STATED GOAL: Copy out the material below word for word, starting with the line containing "scientific name: Quiscalus mexicanus" and ending with the line containing "genus: Tillandsia", including both, and nothing else.
━━━━━━━━━━
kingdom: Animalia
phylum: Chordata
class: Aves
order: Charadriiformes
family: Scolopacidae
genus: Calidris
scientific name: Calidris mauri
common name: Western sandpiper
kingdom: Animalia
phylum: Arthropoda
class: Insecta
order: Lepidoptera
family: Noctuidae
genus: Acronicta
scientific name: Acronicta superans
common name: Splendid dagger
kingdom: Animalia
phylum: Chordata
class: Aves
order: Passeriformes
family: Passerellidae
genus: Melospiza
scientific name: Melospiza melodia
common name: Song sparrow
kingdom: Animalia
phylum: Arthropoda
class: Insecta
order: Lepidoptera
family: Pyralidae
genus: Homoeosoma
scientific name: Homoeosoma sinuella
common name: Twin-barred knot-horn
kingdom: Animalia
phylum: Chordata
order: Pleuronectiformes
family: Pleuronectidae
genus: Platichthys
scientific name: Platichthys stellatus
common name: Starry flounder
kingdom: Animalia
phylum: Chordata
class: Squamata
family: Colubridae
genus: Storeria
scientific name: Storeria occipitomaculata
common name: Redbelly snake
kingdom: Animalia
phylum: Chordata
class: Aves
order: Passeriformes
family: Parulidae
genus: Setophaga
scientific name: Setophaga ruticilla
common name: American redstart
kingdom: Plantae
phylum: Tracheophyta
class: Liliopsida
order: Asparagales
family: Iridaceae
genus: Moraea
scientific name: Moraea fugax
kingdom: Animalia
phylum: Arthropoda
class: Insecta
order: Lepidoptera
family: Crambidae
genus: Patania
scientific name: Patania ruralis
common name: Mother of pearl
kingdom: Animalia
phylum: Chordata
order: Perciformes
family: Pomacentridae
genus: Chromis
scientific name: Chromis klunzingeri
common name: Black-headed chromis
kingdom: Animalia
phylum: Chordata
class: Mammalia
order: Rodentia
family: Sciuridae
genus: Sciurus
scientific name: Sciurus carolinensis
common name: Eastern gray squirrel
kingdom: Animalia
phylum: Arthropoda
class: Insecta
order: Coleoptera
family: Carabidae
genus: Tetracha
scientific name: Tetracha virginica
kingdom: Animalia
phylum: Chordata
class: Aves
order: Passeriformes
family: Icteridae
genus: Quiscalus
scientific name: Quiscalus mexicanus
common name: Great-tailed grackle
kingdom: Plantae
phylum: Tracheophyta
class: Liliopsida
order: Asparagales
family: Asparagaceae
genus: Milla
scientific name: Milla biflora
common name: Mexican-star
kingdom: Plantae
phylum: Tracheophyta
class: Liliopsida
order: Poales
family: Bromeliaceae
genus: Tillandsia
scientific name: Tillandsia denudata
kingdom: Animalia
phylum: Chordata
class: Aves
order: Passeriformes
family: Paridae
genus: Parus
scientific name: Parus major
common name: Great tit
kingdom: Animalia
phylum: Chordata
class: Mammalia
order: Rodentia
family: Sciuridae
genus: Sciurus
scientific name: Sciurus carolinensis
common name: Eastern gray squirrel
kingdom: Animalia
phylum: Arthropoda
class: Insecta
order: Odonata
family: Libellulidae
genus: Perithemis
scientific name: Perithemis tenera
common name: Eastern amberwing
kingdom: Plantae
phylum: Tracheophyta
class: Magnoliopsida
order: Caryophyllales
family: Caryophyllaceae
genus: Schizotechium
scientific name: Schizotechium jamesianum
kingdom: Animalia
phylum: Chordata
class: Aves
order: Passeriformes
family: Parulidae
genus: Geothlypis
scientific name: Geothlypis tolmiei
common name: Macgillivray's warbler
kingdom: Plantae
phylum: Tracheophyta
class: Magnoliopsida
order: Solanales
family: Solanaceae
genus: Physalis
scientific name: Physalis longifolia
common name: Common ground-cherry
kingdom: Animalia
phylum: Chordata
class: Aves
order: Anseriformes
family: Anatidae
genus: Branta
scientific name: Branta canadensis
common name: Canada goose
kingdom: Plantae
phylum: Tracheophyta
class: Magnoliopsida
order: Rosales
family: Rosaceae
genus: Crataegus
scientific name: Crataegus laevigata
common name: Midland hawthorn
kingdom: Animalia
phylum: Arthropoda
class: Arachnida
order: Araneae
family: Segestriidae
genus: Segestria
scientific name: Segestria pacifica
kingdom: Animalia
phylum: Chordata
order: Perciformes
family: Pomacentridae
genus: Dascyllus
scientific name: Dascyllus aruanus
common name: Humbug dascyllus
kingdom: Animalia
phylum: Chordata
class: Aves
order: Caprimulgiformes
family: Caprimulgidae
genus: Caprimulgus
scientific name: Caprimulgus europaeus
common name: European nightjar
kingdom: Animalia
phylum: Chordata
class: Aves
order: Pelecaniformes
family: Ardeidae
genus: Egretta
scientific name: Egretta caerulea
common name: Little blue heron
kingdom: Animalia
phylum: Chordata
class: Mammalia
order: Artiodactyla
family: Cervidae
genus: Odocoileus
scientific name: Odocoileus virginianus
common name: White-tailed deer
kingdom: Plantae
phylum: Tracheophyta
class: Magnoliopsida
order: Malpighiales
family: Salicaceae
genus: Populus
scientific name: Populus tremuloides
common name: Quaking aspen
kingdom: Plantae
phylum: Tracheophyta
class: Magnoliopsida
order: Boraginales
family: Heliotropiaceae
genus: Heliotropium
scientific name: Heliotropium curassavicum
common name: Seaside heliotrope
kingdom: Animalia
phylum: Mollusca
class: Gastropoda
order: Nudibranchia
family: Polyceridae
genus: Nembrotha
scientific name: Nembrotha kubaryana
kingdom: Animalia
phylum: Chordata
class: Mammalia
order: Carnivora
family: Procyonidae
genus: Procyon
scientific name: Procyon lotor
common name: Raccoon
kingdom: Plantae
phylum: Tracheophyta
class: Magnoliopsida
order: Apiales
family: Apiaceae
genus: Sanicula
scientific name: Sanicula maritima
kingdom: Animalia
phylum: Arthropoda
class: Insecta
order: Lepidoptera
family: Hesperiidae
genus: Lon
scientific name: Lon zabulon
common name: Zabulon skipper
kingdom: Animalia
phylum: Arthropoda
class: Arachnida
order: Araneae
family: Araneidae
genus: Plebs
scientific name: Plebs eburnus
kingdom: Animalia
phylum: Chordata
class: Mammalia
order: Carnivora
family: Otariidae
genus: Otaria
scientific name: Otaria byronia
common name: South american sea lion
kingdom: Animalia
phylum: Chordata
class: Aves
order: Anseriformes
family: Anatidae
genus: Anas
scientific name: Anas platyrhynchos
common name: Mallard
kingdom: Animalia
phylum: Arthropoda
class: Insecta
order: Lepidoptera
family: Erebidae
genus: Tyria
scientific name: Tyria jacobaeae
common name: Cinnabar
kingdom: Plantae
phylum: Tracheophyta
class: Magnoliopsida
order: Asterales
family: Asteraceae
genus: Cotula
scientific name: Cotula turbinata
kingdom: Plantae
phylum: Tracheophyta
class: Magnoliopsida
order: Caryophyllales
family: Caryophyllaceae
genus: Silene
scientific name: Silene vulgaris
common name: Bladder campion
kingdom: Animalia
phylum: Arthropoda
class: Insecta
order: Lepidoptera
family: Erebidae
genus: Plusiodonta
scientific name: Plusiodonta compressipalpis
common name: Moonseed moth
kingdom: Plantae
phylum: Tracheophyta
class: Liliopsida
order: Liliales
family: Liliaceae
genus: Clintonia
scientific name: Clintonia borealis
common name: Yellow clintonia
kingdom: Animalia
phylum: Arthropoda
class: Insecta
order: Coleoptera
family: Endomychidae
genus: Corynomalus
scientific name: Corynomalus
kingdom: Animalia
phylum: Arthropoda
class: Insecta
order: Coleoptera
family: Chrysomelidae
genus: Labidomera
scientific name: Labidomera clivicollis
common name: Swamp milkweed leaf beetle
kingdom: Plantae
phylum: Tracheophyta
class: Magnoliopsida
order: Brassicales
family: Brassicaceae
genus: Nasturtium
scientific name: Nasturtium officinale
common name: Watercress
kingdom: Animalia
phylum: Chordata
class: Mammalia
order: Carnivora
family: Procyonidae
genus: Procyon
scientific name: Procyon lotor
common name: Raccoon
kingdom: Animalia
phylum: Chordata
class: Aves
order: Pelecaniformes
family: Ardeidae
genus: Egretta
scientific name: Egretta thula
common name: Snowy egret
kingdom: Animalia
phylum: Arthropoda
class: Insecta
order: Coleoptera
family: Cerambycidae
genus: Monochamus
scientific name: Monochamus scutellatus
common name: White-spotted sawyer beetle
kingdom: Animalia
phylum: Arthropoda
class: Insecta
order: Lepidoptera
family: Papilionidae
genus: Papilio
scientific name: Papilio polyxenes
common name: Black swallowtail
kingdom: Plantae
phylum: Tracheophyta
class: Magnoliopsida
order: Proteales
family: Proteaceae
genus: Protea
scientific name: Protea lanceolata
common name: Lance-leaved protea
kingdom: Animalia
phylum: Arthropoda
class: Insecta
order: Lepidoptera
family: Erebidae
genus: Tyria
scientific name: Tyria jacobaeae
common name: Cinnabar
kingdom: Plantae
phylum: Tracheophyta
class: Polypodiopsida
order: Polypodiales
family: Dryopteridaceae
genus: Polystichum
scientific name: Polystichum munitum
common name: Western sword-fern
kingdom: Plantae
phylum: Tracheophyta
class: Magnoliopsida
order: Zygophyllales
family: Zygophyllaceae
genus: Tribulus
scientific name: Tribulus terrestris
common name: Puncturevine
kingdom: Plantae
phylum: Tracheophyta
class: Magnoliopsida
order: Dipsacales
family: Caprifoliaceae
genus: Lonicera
━━━━━━━━━━
SOLUTION TO THE EXERCISE:
scientific name: Quiscalus mexicanus
common name: Great-tailed grackle
kingdom: Plantae
phylum: Tracheophyta
class: Liliopsida
order: Asparagales
family: Asparagaceae
genus: Milla
scientific name: Milla biflora
common name: Mexican-star
kingdom: Plantae
phylum: Tracheophyta
class: Liliopsida
order: Poales
family: Bromeliaceae
genus: Tillandsia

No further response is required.